Despite speakers and conference representatives clearly stating that this is against the rules, delegates still flout the rules. This, says Bennett, is disrespectful to the speakers and conference organisers, as well as being a serious breach of data protection. She notes, “Patients will usually consent to their photos being shown for educational purposes, and speakers may have used copyrighted material in their presentation that is only allowed to be used by them. The probability that any photos taken of patients during a presentation and being shared and used is a reality and in breach of GDPR.” 

Partridge adds, “The worst is filming or taking pictures of cadaver training, even when it’s not live and just used on slides – it’s so disrespectful. Although, I do acknowledge that in some practitioners’ defence, they are using them for their own self-reflective learning.” Before getting cameras out in future, the Board Members agree that delegates should assume it is not allowed and always ask the speaker or company representative first.

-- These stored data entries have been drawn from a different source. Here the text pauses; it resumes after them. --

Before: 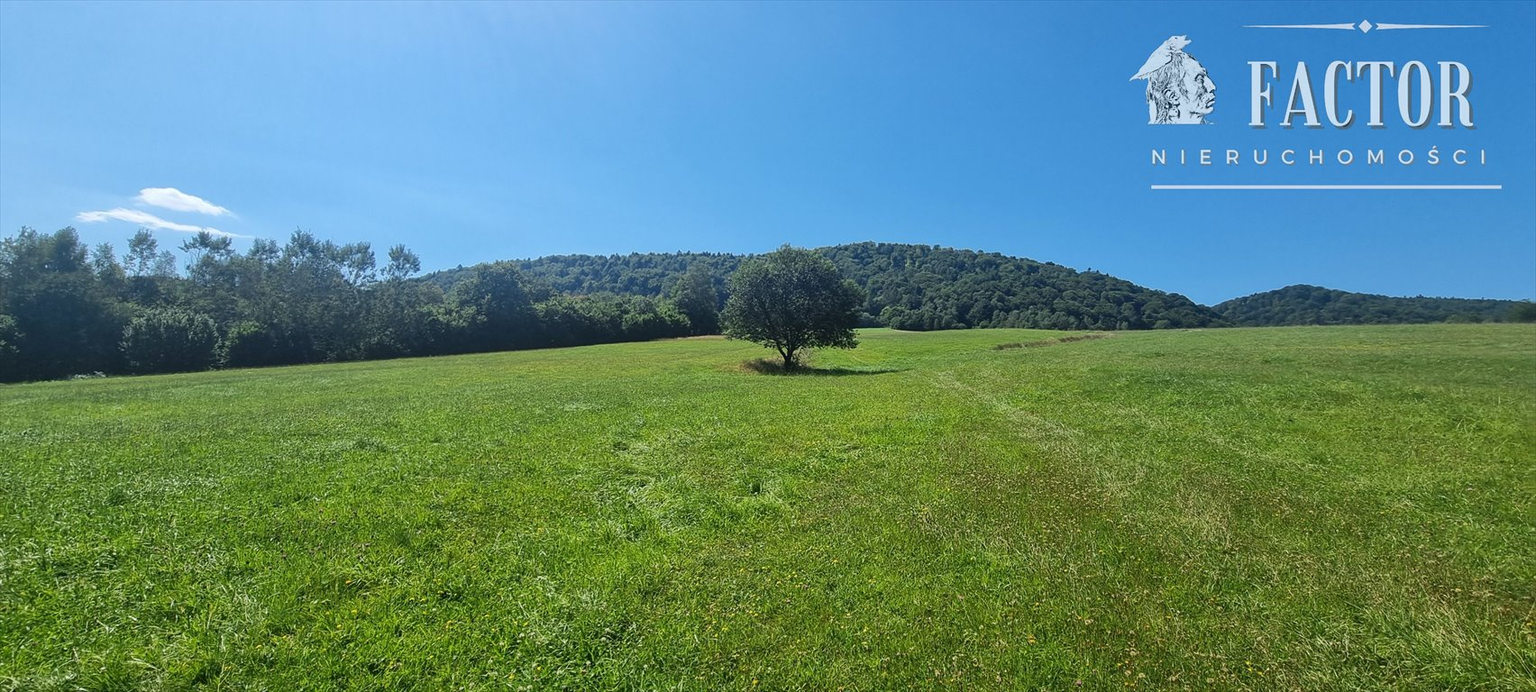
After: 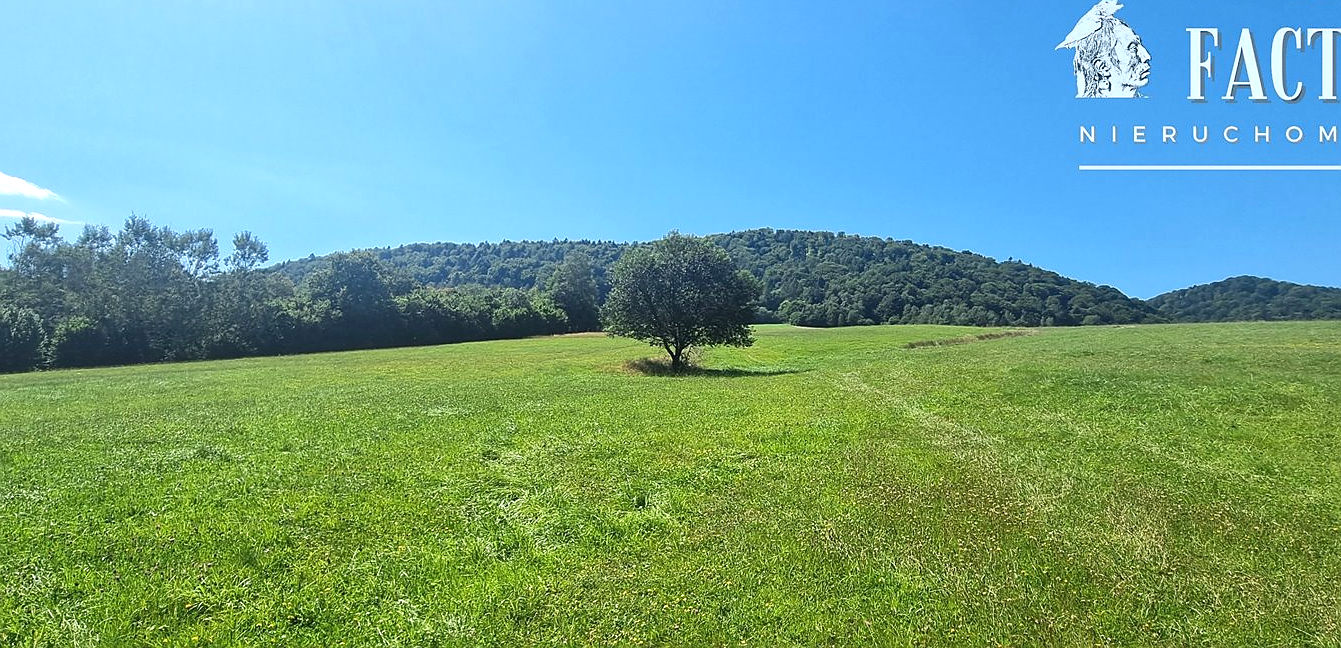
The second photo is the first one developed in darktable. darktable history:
crop: left 11.672%, top 5.265%, right 9.577%, bottom 10.32%
exposure: exposure 0.504 EV, compensate highlight preservation false
sharpen: radius 0.978, amount 0.613
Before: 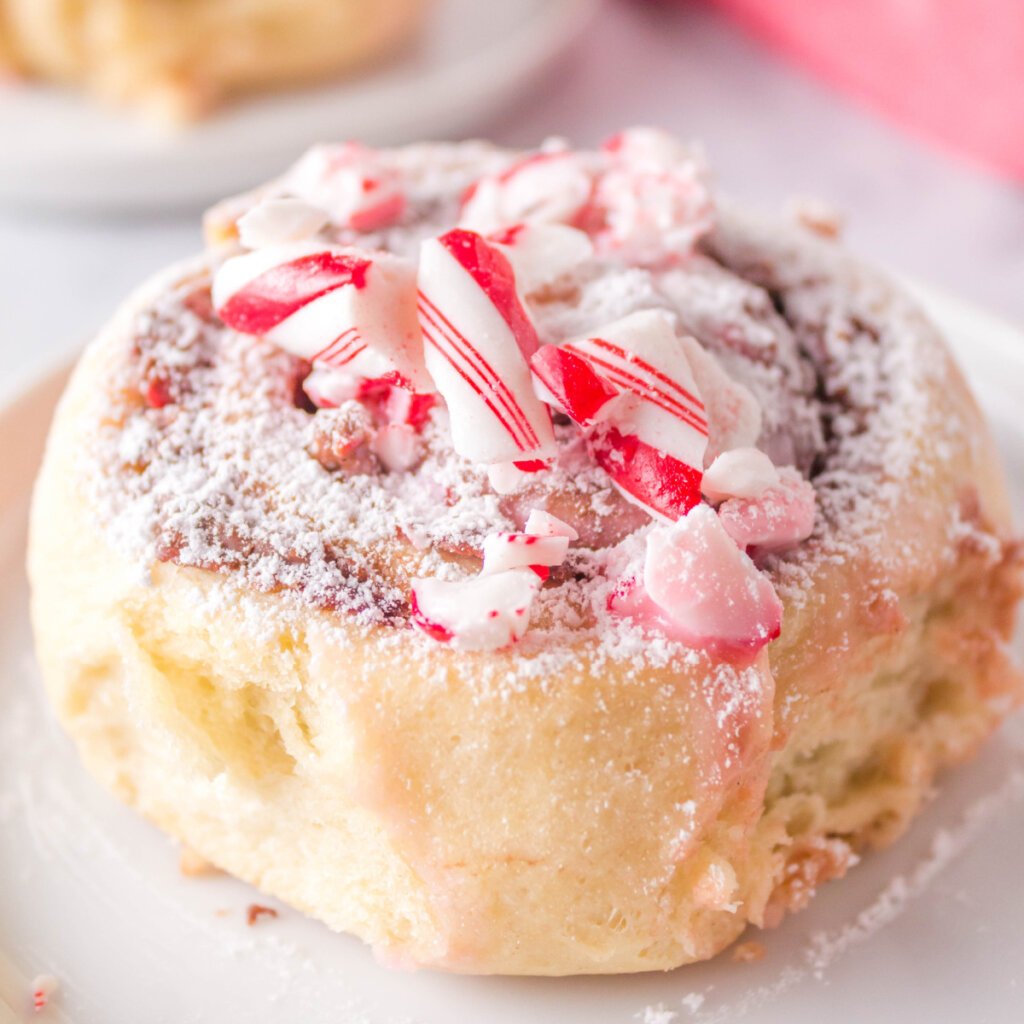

In terms of regulation, the Board Members agreed that progress has been made in 2018 with the launch of the JCCP. Although not all members have joined, they were supportive of the move to exclude beauty therapists from joining at Level 7 for injectable procedures. Mr Richards said that his training company, Cosmetic Courses, is on the board and he is feeling really positive about it. “The difficulty is that they can’t stop therapists injecting, but they are making it more difficult to be recognised,” he said.

Looking forward, the Aesthetics Board Members agree that 2019 will be another exciting year for the specialty, with more product innovations and steps forward in regulation high on the horizon. Despite all coming from different professional backgrounds, they emphasise the value of sharing knowledge and working together in order to offer the highest level of care and safety to the increasing number of patients being seen in this ever evolving field of medicine.